BY ARTHUR S. LEONARD | The Maine Supreme Judicial Court, that state’s highest bench, in a December 6 ruling, affirmed a half-million dollar damages award to Edward Russell, who persuaded a jury he suffered employment discrimination based on his sexual orientation, which is a violation of the state’s Human Rights Act.

After four years with Continental Airlines, Russell joined ExpressJet as a supervisor in 2002, when that carrier began service in Portland. Russell was out on the job at both airlines, and ExpressJet’s initial general manager in Portland was also gay.

In late 2003, Russell learned that three women had filed a discrimination complaint against the company, alleging that ExpressJet only hired gay men for management positions. Soon after that, the Portland general manager left, and Russell provisionally took on his duties with the help of another supervisor. According to testimony offered at the trial, Russell “essentially ran the station and did an excellent job.”

However, on two occasions, the company’s regional director responded to Russell’s request to be officially named Portland general manager by saying it was “not going happen.” The second time, the regional director said the airline had just gotten out of “a boiling pot of water,” which Russell took to be a reference to the women’s complaint.

Russell helped train the new general manager in Portland, who called Russell his “right hand man,” saying he did a “fantastic job.” A new regional director, however, told the Portland general manager he would be better off if he fired Russell. The general manager declined to do so, but when he left on medical leave, Russell filled in on that job for several stints. When he renewed his request to be named general manager, Russell was told there was an ExpressJet policy of not promoting station staff to the general manager position, although it was not in writing.

In late 2006, Russell tried to speak with the company’s human resources department about what he viewed as the unfair promotion practices, but received no response. Meanwhile, a new general manager in Portland told another employee in Russell’s presence that the operation needed to “clean house” and that “homosexuals” are “an abomination in God’s eyes.”

After more unsuccessful attempts at promotions in Portland and elsewhere, Russell resigned in April 2007 and filed this discrimination claim.

A jury found in Russell’s favor and awarded total damages of $1.047 million, which the trial judge reduced to the statutory limit of $500,000, and ExpressJet appealed.

ExpressJet argued that Russell never formally applied for promotion and thus had never been formally rejected, but the court invoked the Supreme Court’s “futility exception” from 1977 that found despite an employee’s “unwillingness to engage in a futile gesture, he is as much a victim of discrimination as is he who goes through the motions of submitting an application.”

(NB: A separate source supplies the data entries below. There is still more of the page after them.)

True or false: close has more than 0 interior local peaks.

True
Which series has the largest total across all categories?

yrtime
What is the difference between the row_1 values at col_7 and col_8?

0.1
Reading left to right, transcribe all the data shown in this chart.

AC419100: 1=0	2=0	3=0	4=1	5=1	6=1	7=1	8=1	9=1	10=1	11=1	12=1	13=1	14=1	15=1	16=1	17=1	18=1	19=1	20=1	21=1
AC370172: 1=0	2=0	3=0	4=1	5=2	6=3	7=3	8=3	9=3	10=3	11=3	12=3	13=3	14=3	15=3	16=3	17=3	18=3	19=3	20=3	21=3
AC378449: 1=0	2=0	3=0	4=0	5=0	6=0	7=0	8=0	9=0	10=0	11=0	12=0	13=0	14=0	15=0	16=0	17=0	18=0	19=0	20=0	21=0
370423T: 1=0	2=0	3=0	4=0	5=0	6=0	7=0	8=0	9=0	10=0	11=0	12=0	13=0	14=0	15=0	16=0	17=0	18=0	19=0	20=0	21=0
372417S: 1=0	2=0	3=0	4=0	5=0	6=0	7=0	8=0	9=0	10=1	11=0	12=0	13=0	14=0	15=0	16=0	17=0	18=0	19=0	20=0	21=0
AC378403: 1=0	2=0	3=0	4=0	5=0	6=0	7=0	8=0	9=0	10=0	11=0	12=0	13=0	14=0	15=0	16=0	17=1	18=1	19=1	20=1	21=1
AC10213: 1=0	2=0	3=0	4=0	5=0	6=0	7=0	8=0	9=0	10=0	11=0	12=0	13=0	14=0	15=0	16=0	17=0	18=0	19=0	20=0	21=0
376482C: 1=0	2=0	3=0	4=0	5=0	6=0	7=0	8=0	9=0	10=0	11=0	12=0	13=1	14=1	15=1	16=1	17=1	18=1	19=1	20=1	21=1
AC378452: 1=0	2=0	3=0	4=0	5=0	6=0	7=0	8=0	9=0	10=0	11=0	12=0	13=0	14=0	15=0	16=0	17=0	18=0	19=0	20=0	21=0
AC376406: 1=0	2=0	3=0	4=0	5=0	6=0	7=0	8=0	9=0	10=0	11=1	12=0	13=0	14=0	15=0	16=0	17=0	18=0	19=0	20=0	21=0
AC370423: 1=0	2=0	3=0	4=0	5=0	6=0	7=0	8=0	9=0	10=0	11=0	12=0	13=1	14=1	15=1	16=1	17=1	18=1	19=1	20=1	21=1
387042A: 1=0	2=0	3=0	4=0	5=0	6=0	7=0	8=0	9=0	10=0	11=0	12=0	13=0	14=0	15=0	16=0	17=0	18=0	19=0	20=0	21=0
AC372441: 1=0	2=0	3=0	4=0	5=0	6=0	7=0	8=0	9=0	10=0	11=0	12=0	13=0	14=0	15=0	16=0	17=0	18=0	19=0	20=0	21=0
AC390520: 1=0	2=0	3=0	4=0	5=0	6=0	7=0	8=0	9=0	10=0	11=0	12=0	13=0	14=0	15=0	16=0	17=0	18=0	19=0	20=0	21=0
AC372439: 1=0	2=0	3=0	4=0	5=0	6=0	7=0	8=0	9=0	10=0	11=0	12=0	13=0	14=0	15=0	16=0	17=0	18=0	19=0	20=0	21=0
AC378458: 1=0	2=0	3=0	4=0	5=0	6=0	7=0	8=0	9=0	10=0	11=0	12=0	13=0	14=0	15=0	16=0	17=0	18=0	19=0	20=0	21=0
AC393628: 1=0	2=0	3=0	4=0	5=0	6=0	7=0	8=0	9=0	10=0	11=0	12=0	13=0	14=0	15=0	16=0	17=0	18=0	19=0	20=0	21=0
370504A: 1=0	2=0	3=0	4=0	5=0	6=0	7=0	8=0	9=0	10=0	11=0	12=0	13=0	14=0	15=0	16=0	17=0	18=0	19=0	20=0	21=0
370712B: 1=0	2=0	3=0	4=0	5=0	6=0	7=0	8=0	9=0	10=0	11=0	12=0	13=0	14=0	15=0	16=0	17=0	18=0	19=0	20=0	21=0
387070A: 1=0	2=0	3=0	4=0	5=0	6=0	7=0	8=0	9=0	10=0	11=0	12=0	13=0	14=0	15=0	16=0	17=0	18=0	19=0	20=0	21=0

Justice Andrew Mead noted that in the absence of “widespread or pervasive discrimination by an employer,” the futility exception is “a narrow one,” but found in Russell’s case the evidence was clear. “The record contains sufficient evidence to support the jury’s finding that the statements and actions of ExpressJet’s management made it futile for Russell to apply for the general manager position,” he wrote.

The high court also rejected ExpressJet’s argument that the jury’s verdict, which included emotional distress damages, was excessive, pointing out that the record contained evidence Russell sought treatment for “stress, anxiety, and depression,” and that “his symptoms persisted when he returned to work and he had to stop seeking treatment because it was difficult for him to afford therapy and medication.”

The ruling on appeal was a clean sweep for Russell.